Documentation Enhancements: There is a consistent effort to improve documentation as seen in PRs like #2358 (fixing broken links) and #2095 (updating Docker examples). This is crucial for user onboarding and ensuring that developers can effectively utilize the library without encountering obstacles due to outdated or incorrect information.
Go Bindings Development: A notable number of PRs (e.g., #2350, #2339, and #2330) are dedicated to enhancing Go bindings. This indicates an expanding user base that utilizes Go for integrating Whisper functionalities into their applications, suggesting that cross-language compatibility is becoming increasingly important for the project’s growth.

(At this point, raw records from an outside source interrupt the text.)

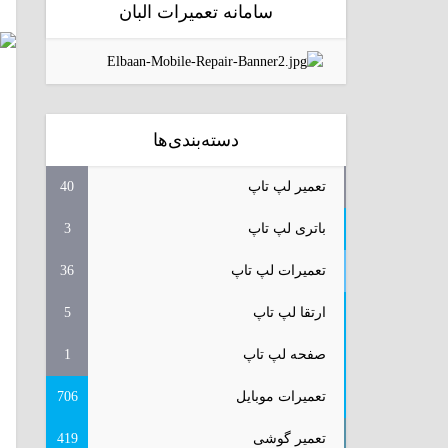
سامانه تعمیرات البان
دسته‌بندی‌ها
تعمیر لپ تاپ
40
باتری لپ تاپ
3
تعمیرات لپ تاپ
36
ارتقا لپ تاپ
5
صفحه لپ تاپ
1
تعمیرات موبایل
706
تعمیر گوشی
419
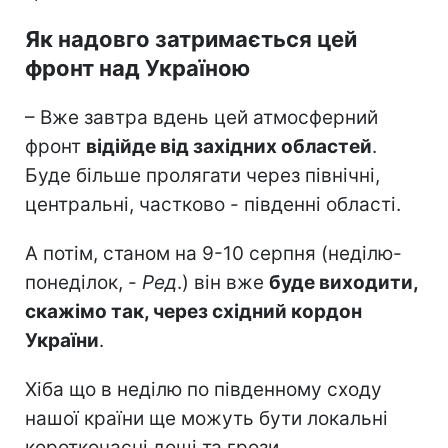
Як надовго затримається цей
фронт над Україною
– Вже завтра вдень цей атмосферний
фронт
відійде від західних областей
.
Буде більше пролягати через північні,
центральні, частково - південні області.
А потім, станом на 9-10 серпня (неділю-
понеділок, -
Ред
.) він вже
буде виходити,
скажімо так, через східний кордон
України
.
Хіба що в неділю по південному сходу
нашої країни ще можуть бути локальні
короткочасні дощі та грози.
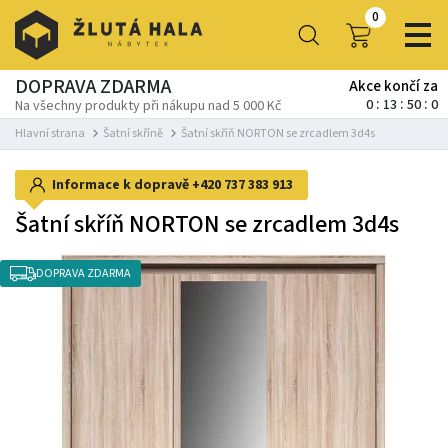
0
DOPRAVA ZDARMA
Akce končí za
0
13
49
59
Na všechny produkty při nákupu nad 5 000 Kč
Hlavní strana
Šatní skříně
Šatní skříň NORTON se zrcadlem 3d4s
Informace k dopravě
+420 737 383 913
Šatní skříň NORTON se zrcadlem 3d4s
DOPRAVA ZDARMA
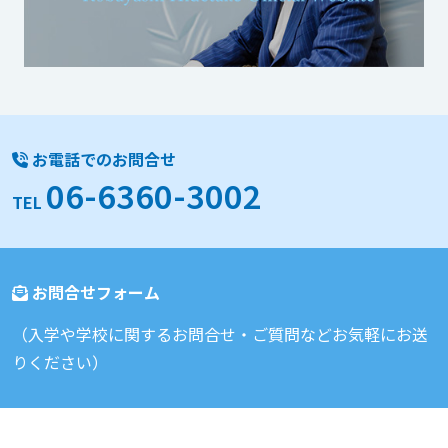
お電話でのお問合せ
06-6360-3002
TEL
お問合せフォーム
（入学や学校に関するお問合せ・ご質問などお気軽にお送
りください）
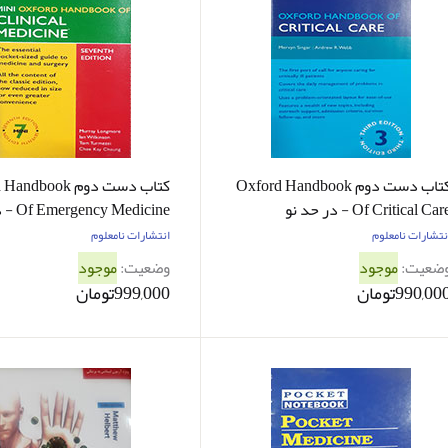
کتاب دست دوم Oxford Handbook
کتاب دست دوم dbook
Of Critical Car - در حد نو
ne
نو
نتشارات نامعلوم
انتشارات نامعلوم
ضعیت:
موجود
وضعیت:
موجود
990,00تومان
999,000تومان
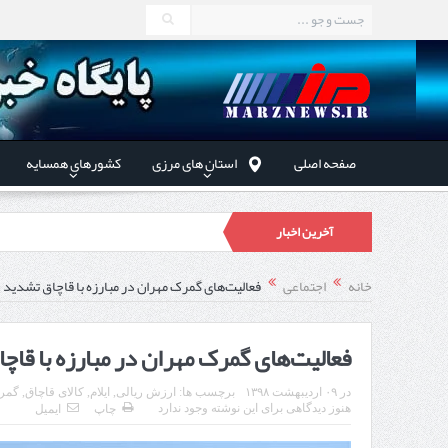
صفحه اصلی
استان های مرزی
کشورهای همسایه
آخرین اخبار
در دیدار
خانه
اجتماعی
فعالیت‌های گمرک مهران در مبارزه با قاچاق تشدی
توسعه همکا
فعالیت‌های گمرک مهران در مبارزه با ق
در
۰۹ اردیبهشت ۱۳۹۸
برچسب ها:
ارزش ریالی
,
ایلام
,
کالای قاچاق
,
گمر
هنوز دیدگاهی برای این نوشته وجود ندارد
چاپ
ایمیل
استاندار اردبیل در دیدار دب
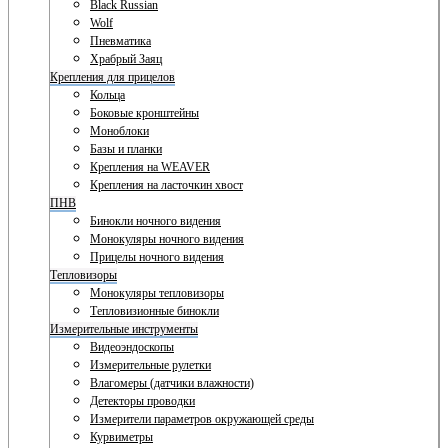
Black Russian
Wolf
Пневматика
Храбрый Заяц
Крепления для прицелов
Кольца
Боковые кронштейны
Моноблоки
Базы и планки
Крепления на WEAVER
Крепления на ласточкин хвост
ПНВ
Бинокли ночного видения
Монокуляры ночного видения
Прицелы ночного видения
Тепловизоры
Монокуляры тепловизоры
Тепловизионные бинокли
Измерительные инструменты
Видеоэндоскопы
Измерительные рулетки
Влагомеры (датчики влажности)
Детекторы проводки
Измерители параметров окружающей среды
Курвиметры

Bug Fixes and Performance Optimizations: Many PRs are focused on fixing bugs (e.g., timestamp issues in PR #2279) and optimizing performance (e.g., quantization support in PR #2184). This ongoing maintenance is vital for ensuring reliability and efficiency as more users adopt the library for real-time applications.
Community Engagement: The discussions surrounding several PRs indicate active community engagement where contributors seek feedback from maintainers or other developers (e.g., discussions on Go CI in PR #2350). This collaborative environment fosters innovation and helps maintain high-quality contributions.

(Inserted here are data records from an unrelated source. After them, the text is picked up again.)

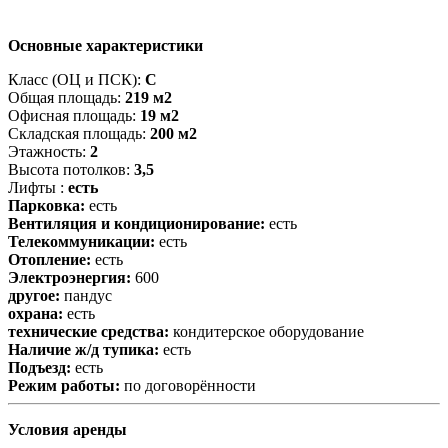
Основные характеристики
Класс (ОЦ и ПСК):
C
Общая площадь:
219 м2
Офисная площадь:
19 м2
Складская площадь:
200 м2
Этажность:
2
Высота потолков:
3,5
Лифты :
есть
Парковка:
есть
Вентиляция и кондиционирование:
есть
Телекоммуникации:
есть
Отопление:
есть
Электроэнергия:
600
другое:
пандус
охрана:
есть
технические средства:
кондитерское оборудование
Наличие ж/д тупика:
есть
Подъезд:
есть
Режим работы:
по договорённости
Условия аренды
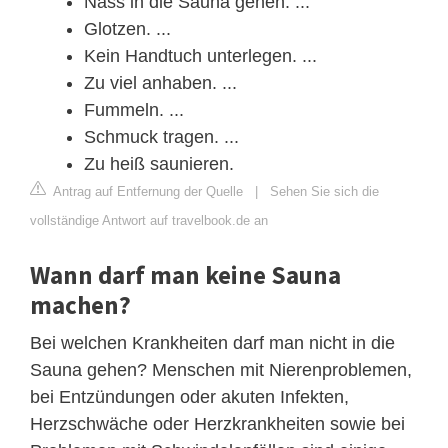
Nass in die Sauna gehen. ...
Glotzen. ...
Kein Handtuch unterlegen. ...
Zu viel anhaben. ...
Fummeln. ...
Schmuck tragen. ...
Zu heiß saunieren.
Antrag auf Entfernung der Quelle
|
Sehen Sie sich die
vollständige Antwort auf travelbook.de an
Wann darf man keine Sauna
machen?
Bei welchen Krankheiten darf man nicht in die
Sauna gehen? Menschen mit Nierenproblemen,
bei Entzündungen oder akuten Infekten,
Herzschwäche oder Herzkrankheiten sowie bei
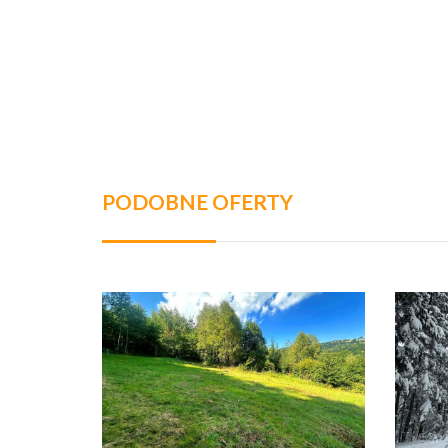
PODOBNE OFERTY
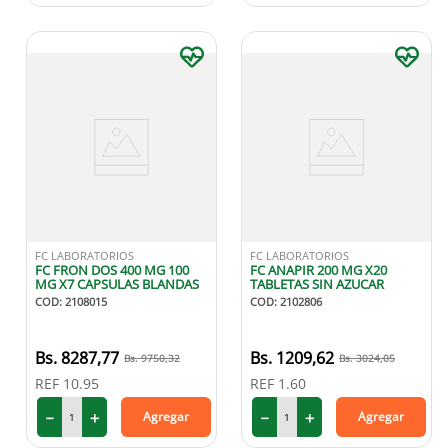
FC LABORATORIOS
FC LABORATORIOS
FC FRON DOS 400 MG 100
FC ANAPIR 200 MG X20
MG X7 CAPSULAS BLANDAS
TABLETAS SIN AZUCAR
COD
:
2108015
COD
:
2102806
8287
,
77
1209
,
62
9750
,
32
3024
,
05
REF
10.95
REF
1.60
－
＋
－
＋
Agregar
Agregar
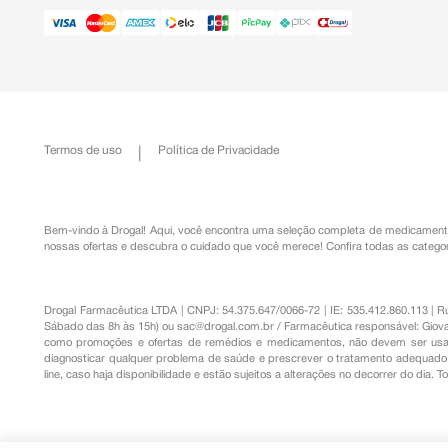
Termos de uso
Política de Privacidade
Bem-vindo à Drogal! Aqui, você encontra uma seleção completa de
medicament
nossas ofertas e descubra o cuidado que você merece!
Confira todas as categor
Drogal Farmacêutica LTDA | CNPJ: 54.375.647/0066-72 | IE: 535.412.860.113 | 
Sábado das 8h às 15h) ou
sac@drogal.com.br
/ Farmacêutica responsável: Giova
como promoções e ofertas de remédios e medicamentos, não devem ser usada
diagnosticar qualquer problema de saúde e prescrever o tratamento adequado. 
line, caso haja disponibilidade e estão sujeitos a alterações no decorrer do dia. 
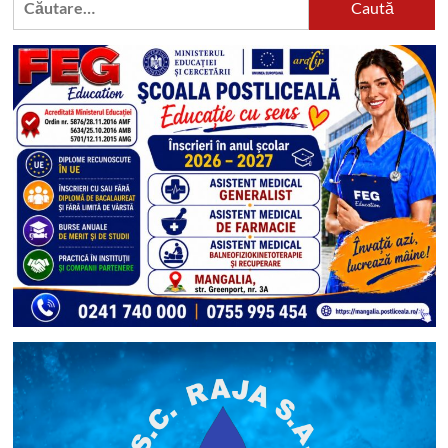
după:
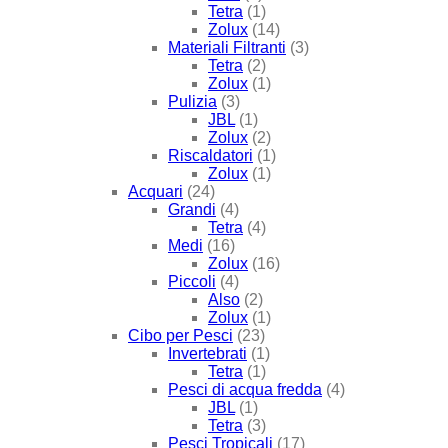
Tetra
(1)
Zolux
(14)
Materiali Filtranti
(3)
Tetra
(2)
Zolux
(1)
Pulizia
(3)
JBL
(1)
Zolux
(2)
Riscaldatori
(1)
Zolux
(1)
Acquari
(24)
Grandi
(4)
Tetra
(4)
Medi
(16)
Zolux
(16)
Piccoli
(4)
Also
(2)
Zolux
(1)
Cibo per Pesci
(23)
Invertebrati
(1)
Tetra
(1)
Pesci di acqua fredda
(4)
JBL
(1)
Tetra
(3)
Pesci Tropicali
(17)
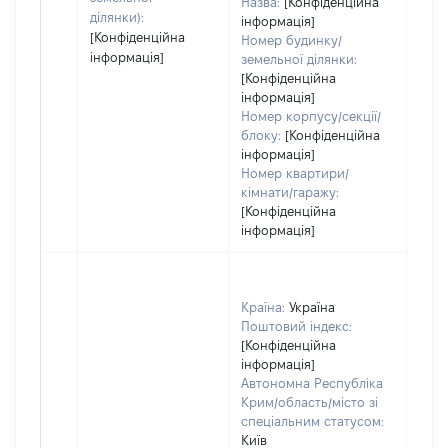
Назва:
[Конфіденційна
ділянки):
інформація]
[Конфіденційна
Номер будинку/
інформація]
земельної ділянки:
[Конфіденційна
інформація]
Номер корпусу/секції/
блоку:
[Конфіденційна
інформація]
Номер квартири/
кімнати/гаражу:
[Конфіденційна
інформація]
Країна:
Україна
Поштовий індекс:
[Конфіденційна
інформація]
Автономна Республіка
Крим/область/місто зі
спеціальним статусом:
Київ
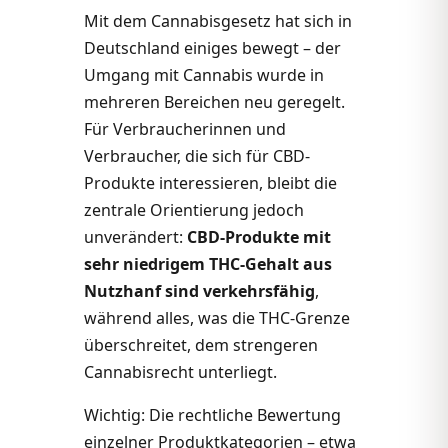
Mit dem Cannabisgesetz hat sich in
Deutschland einiges bewegt – der
Umgang mit Cannabis wurde in
mehreren Bereichen neu geregelt.
Für Verbraucherinnen und
Verbraucher, die sich für CBD-
Produkte interessieren, bleibt die
zentrale Orientierung jedoch
unverändert:
CBD-Produkte mit
sehr niedrigem THC-Gehalt aus
Nutzhanf sind verkehrsfähig
,
während alles, was die THC-Grenze
überschreitet, dem strengeren
Cannabisrecht unterliegt.
Wichtig: Die rechtliche Bewertung
einzelner Produktkategorien – etwa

The pull requests within whisper.cpp
reflect a vibrant development community focused on enhancing accessibility, improving documentation, optimizing performance, and expanding language support through Go bindings. However, the high number of open PRs suggests that there may be challenges in effectively managing contributions and prioritizing tasks within the project’s roadmap. Addressing these challenges will be essential as the project continues to grow and evolve in response to user needs and technological advancements.
Georgi Gerganov (ggerganov)
ggml
library.whisper.cpp
file, including handling empty mel spectrograms and using Vulkan as a GPU backend.Salvatore Mesoraca (smeso)
ggml_sub
.Slaren (slaren)
ggml-backend
.Mengqing Cao (MengqingCao)
whisper.cpp
.Hipudding
Ouadie El Farouki (OuadiElfarouki)
Johannes Gäßler (JohannesGaessler)
Molly Sophia (MollySophia)
Justine Tunney (jart)
Jdomke
CarterLi999
Others (including contributors like R0CKSTAR, airMeng, iboB, conradev, etc.) made smaller contributions focusing on various aspects of the project including bug fixes, feature enhancements, and optimizations.
whisper.cpp
project, particularly focusing on GPU acceleration through CUDA and Vulkan backends.The development team is engaged in a robust cycle of feature enhancement, bug fixing, and performance optimization within the whisper.cpp
project. The collaborative nature of their work suggests a strong commitment to maintaining high-quality standards while adapting to evolving requirements in speech recognition technology.